# Java – Voice segmentation

Voice segmentation… here is a solution to the problem.

## Voice segmentation

I’m helping a farm group roosters based on their croaks so that roosters with similar calls live together. The farmer said he wanted to know if the chickens would learn anything from other people, and if so, he would put it in a good flock every time he caught a chick, hoping to make some good impact on the new chicks. My job is to record the similarity of each group and compare the results after a few weeks and see if there is any increased similarity in the group.

The idea is to write a program that gives similarity scores to the two input wav files, so each rooster can find the most similar roommate and pair it into groups, then group similar groups and finally divide into groups.

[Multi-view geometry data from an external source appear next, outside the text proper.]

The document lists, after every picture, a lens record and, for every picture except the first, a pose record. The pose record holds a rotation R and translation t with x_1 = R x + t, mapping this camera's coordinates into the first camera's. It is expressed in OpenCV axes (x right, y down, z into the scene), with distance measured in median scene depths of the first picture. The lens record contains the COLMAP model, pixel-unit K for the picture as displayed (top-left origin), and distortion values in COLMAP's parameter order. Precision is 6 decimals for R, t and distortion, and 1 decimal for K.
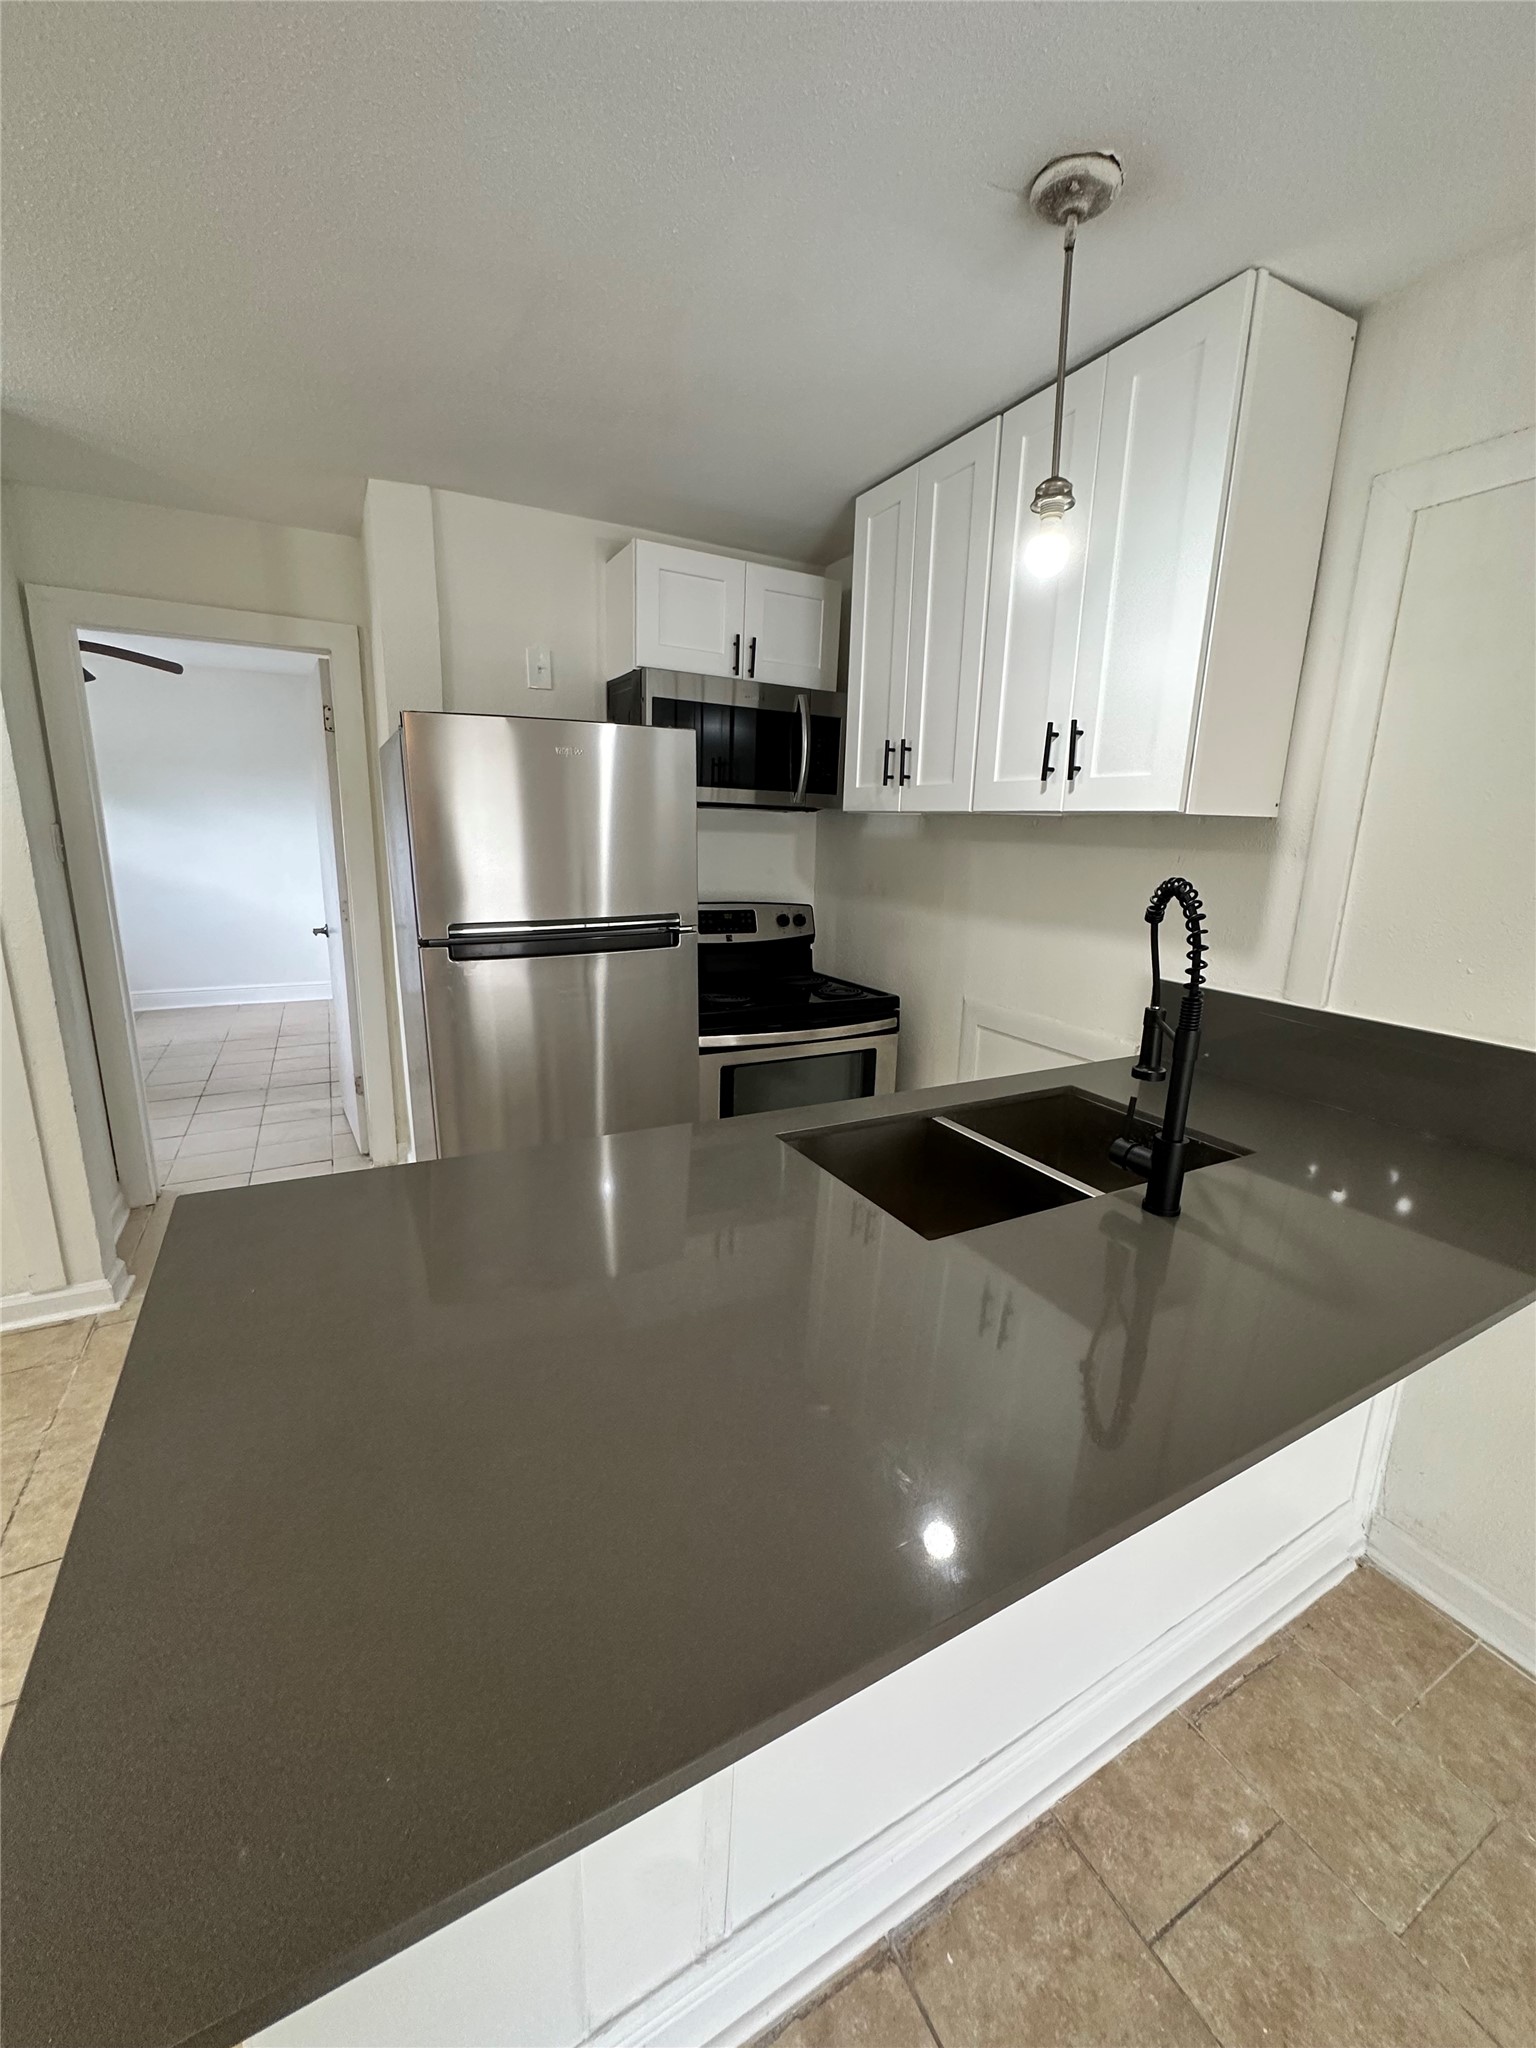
lens RADIAL K [[805.8, 0, 774.1], [0, 805.8, 1026.5], [0, 0, 1]] dist [-0.002422, 0.000012]
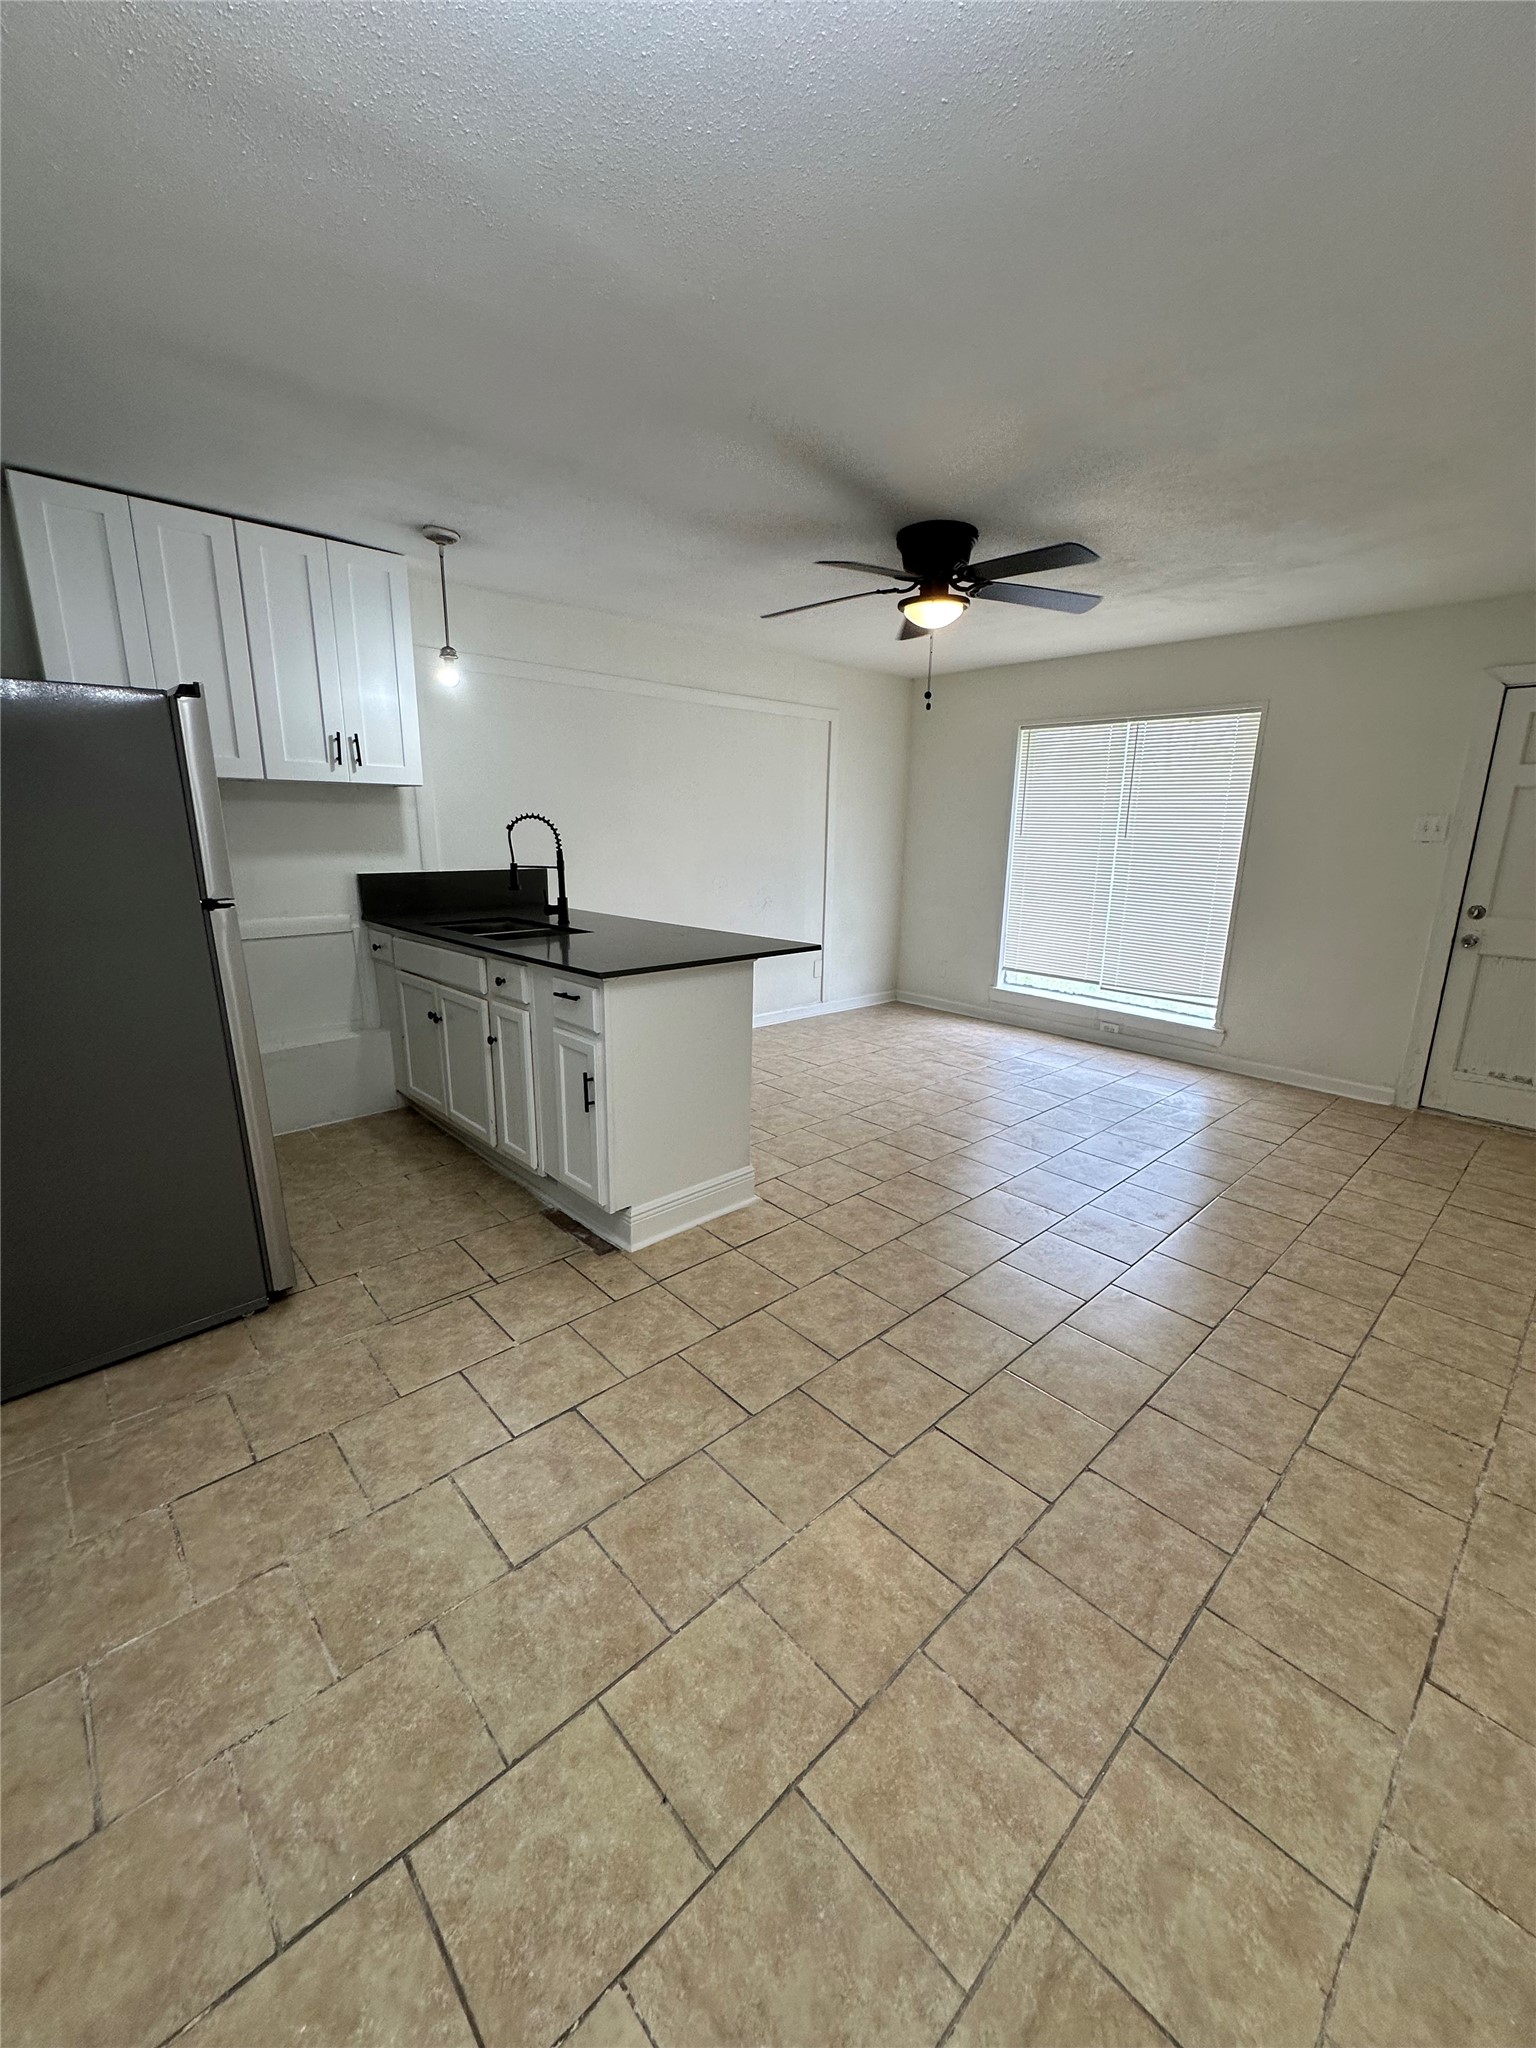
lens RADIAL K [[819.5, 0, 769.3], [0, 819.5, 1013.1], [0, 0, 1]] dist [-0.003191, 0.001136]
pose [[-0.247461, -0.256108, 0.934436, -1.365003], [0.208467, 0.927771, 0.309488, -0.124645], [-0.946205, 0.271385, -0.176197, 0.448748]]
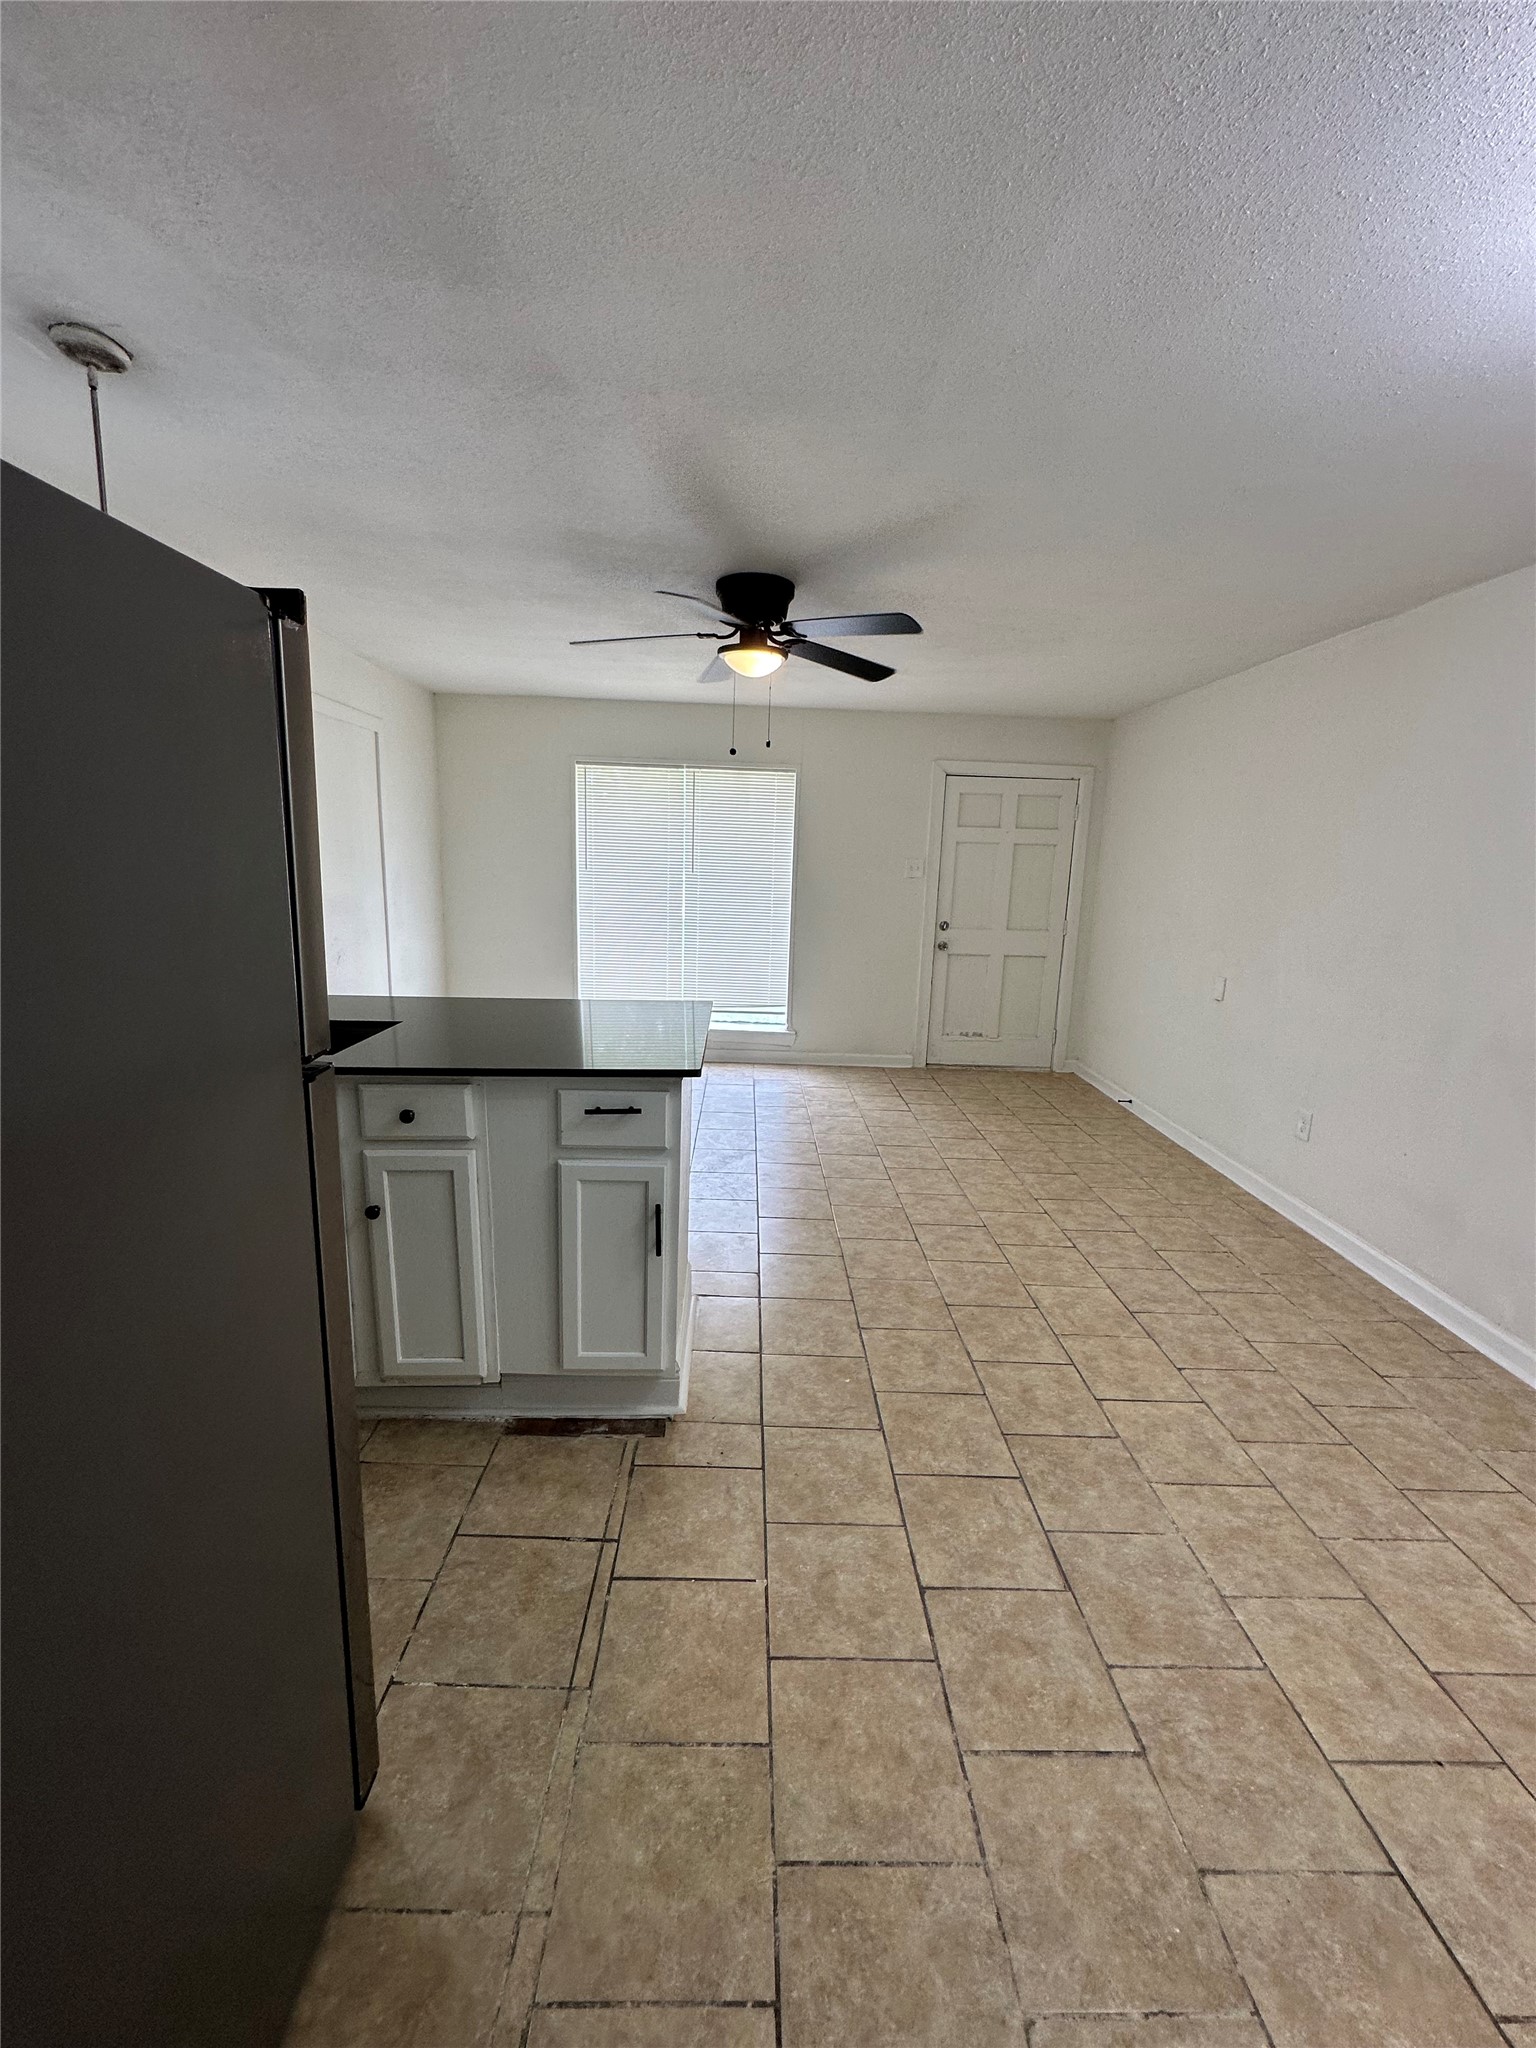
lens RADIAL K [[819.5, 0, 769.3], [0, 819.5, 1013.1], [0, 0, 1]] dist [-0.003191, 0.001136]
pose [[-0.888154, -0.144742, 0.436156, -0.746471], [0.047540, 0.915071, 0.400482, -0.264168], [-0.457080, 0.376424, -0.805843, 1.041576]]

I have 3 roosters crowing and analyzing it with a spectrogram (each rooster crowing twice):

Rooster A:

Rooster B:

Rooster C:

Before calculating the similarity, I want to divide the crow into segments so that each segment retains a certain frequency (which will be used later when calculating the similarity). My current solution is:

Step 1: When the intensity line is not continuous, the sound will be divided by the gap;
Step 2: When there is a critical change in frequency, that time is considered the boundary of the segment

I’m wondering if the steps above are enough. I hope others have better suggestions on how to improve the splitting. Is there any method or algorithm that suits my situation? Thanks!

### Solution

The best way to do this is to use some speech recognition technology. I used it for projects that identify birdsong. For my part, I used HTK (Hidden Markov Toolkit) to build HMMs that can recognize the singing of birds.
You can change the Mel scale to be more similar to your situation.
The Mel scale (from MFCC) is related to vocals. If you search in Google, you’ll find that some bird-related papers change the Mel or Bark (PLP) scale to match the animal vocal tract.

You will need a large number of samples to robustly train HMM parameters and analyze the optimal number of states. I recommend at least 100 samples for each of these three songs and use 3 emitting HMM states.